Large data issues for parallel computations

Large data issues for parallel computations#

Among the challenges in visualizing the results of parallel computations is dealing with the large amount of data. The first bottleneck this presents is during run-time when ASPECT wants to write the visualization data of a time step to disk. Using the compressed VTU format, ASPECT generates on the order of 10 bytes of output for each degree of freedom in 2d and more in 3d; thus, output of a single time step can run into the range of gigabytes that somehow have to get from compute nodes to disk. This stresses both the cluster interconnect as well as the data storage array.

There are essentially two strategies supported by ASPECT for this scenario:

  • If your cluster has a fast interconnect, for example Infiniband, and if your cluster has a fast, distributed file system, then ASPECT can produce output files that are already located in the correct output directory (see the options in Global parameters) on the global file system. ASPECT uses MPI I/O calls to this end, ensuring that the local machines do not have to access these files using slow NFS-mounted global file systems.

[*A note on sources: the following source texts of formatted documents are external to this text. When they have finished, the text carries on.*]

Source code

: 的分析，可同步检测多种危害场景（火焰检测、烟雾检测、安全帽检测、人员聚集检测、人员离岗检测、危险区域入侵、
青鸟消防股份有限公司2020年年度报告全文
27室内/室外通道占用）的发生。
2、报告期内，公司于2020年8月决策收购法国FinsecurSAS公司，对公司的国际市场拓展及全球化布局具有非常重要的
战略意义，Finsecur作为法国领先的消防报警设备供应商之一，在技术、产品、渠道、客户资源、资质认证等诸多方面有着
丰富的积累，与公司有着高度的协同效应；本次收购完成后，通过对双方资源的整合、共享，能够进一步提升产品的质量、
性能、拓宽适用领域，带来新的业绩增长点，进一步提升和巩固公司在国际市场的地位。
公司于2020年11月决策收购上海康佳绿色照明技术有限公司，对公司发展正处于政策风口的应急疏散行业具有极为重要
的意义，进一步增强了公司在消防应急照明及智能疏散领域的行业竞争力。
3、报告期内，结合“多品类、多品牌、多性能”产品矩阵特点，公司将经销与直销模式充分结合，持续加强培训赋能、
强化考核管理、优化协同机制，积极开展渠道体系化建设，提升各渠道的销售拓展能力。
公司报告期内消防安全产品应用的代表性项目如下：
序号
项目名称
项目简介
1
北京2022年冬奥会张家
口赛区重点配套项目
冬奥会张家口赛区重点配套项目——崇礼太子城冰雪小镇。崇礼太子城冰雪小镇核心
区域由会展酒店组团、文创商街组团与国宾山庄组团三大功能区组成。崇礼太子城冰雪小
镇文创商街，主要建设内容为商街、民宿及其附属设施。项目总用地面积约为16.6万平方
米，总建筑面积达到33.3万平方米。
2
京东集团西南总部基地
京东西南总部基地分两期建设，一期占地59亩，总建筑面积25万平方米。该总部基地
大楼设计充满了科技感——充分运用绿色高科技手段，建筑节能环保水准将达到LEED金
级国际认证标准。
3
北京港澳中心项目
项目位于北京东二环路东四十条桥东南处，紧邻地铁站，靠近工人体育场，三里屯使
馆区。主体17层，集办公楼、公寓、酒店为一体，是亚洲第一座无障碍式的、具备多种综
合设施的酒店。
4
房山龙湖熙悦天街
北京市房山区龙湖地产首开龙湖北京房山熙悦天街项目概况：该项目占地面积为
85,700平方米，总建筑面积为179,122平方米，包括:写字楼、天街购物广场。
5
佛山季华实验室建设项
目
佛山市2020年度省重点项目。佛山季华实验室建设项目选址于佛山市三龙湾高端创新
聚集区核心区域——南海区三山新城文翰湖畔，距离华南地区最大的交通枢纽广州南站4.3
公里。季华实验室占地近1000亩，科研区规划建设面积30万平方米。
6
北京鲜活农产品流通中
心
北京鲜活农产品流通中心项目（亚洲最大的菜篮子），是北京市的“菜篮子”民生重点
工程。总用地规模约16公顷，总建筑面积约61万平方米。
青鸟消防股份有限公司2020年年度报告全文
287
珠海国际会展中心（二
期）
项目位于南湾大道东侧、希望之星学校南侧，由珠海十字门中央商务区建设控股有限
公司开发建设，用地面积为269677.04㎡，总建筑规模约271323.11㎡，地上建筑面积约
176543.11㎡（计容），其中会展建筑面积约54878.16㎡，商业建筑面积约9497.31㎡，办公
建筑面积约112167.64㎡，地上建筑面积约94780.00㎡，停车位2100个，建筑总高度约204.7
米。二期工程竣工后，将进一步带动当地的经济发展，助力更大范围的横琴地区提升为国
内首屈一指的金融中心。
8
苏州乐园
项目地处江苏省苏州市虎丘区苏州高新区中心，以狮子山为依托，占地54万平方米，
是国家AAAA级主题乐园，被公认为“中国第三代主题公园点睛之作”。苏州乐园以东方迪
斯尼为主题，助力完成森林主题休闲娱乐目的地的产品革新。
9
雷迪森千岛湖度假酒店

  • If your cluster has a slow interconnect, e.g., if it is simply a collection of machines connected via Ethernet, then writing data to a central file server may block the rest of the program for a while. On the other hand, if your machines have fast local storage for temporary file systems, then ASPECT can write data first into such a file and then move it in the background to its final destination while already continuing computations. To select this mode, set the appropriate variables discussed in Subsection: Postprocess / Visualization. Note, however, that this scheme only makes sense if every machine on which MPI processes run has fast local disk space for temporary storage.

Note

An alternative would be if every processor directly writes its own files into the global output directory (possibly in the background), without the intermediate step of the temporary file. In our experience, file servers are quickly overwhelmed when encountering a few hundred machines wanting to open, fill, flush and close their own file via NFS mounted file system calls, sometimes completely blocking the entire cluster environment for extended periods of time.